Enhancement of neural stem cell survival, proliferation and differentiation by IGF-1 delivery in graphene oxide-incorporated PLGA electrospun nanofibrous mats

Abstract

The mammalian central nervous system has a limited ability for self-repair under injury conditions. The treatment of nerve injuries has been revolutionised with the development of tissue engineering techniques. However, the lack of bioactivity has severely restricted the application of biodegradable implants for neurogenesis. Therefore, surface modification of biomaterials is crucial to improve their bioactivity and promote endogenous repair mechanisms for nerve regeneration. Insulin-like growth factor 1 (IGF-1) is a growth factor for neuroprotection and neurogenesis. In this study, IGF-1 was successfully immobilised on graphene oxide (GO)-incorporated poly(lactic-co-glycolic acid) (PLGA) biodegradable electrospun nanofibres.
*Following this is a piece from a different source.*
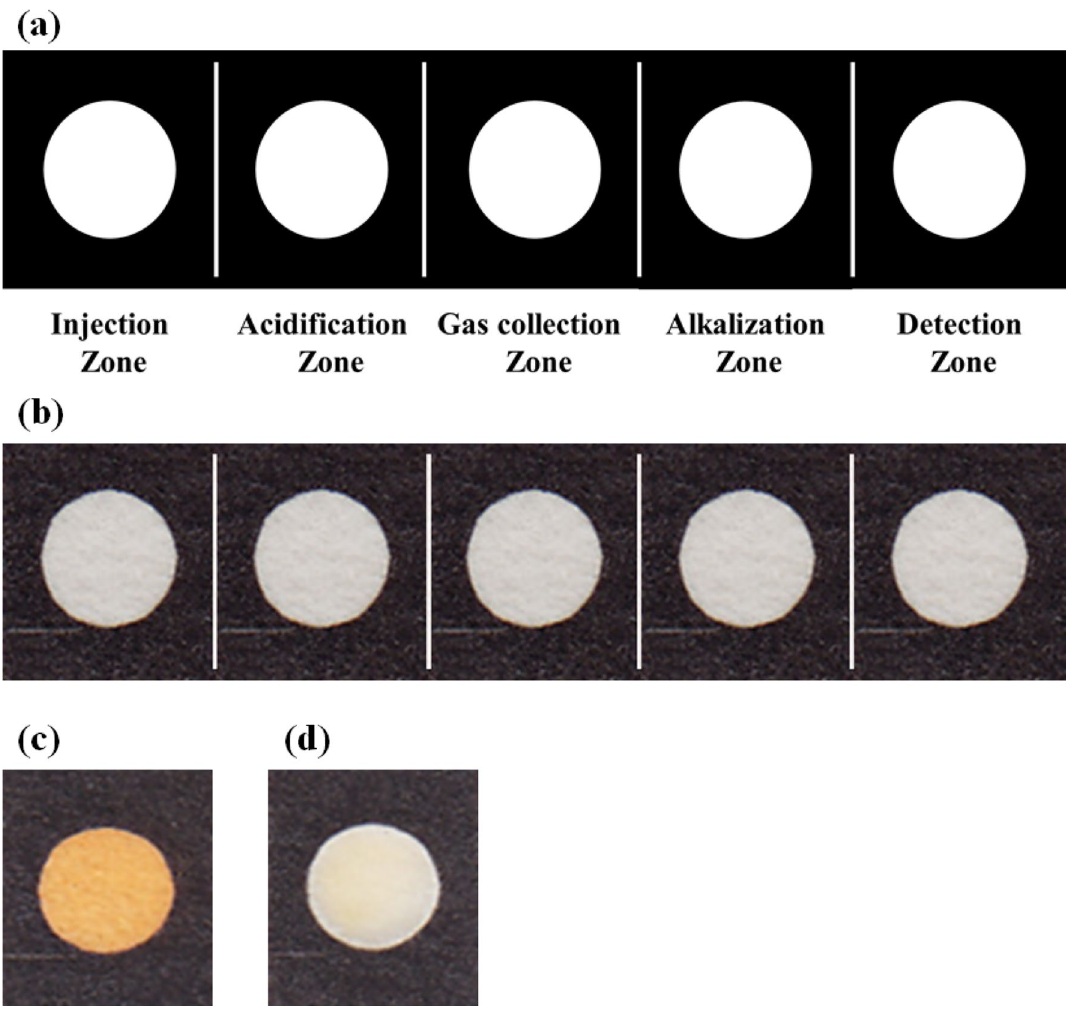
Figure 1. ( a ) The schematic pattern and ( b ) the image of fabricated µPAD, ( c ) the image of detection zone after injecting receptor, ( d ) the image of detection zone after exposing to 100.0 µmol L −1 of cyanide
For the in vitro investigation, neural stem cells (NSCs) were cultured on different nanofibres to observe various cellular activities. GO enhanced NSC survival under H₂O₂ pre-treatment and neuronal differentiation to some extent. More importantly, the immobilisation of IGF-1 onto the PLGA/GO nanofibres resulted in significantly increased NSC survival, proliferation, and differentiation. Findings from this study revealed that using PLGA/GO electrospun nanofibres to immobilise IGF-1 has excellent potential for the enhancement of the neuroprotective and neurogenic effects of nerve implants.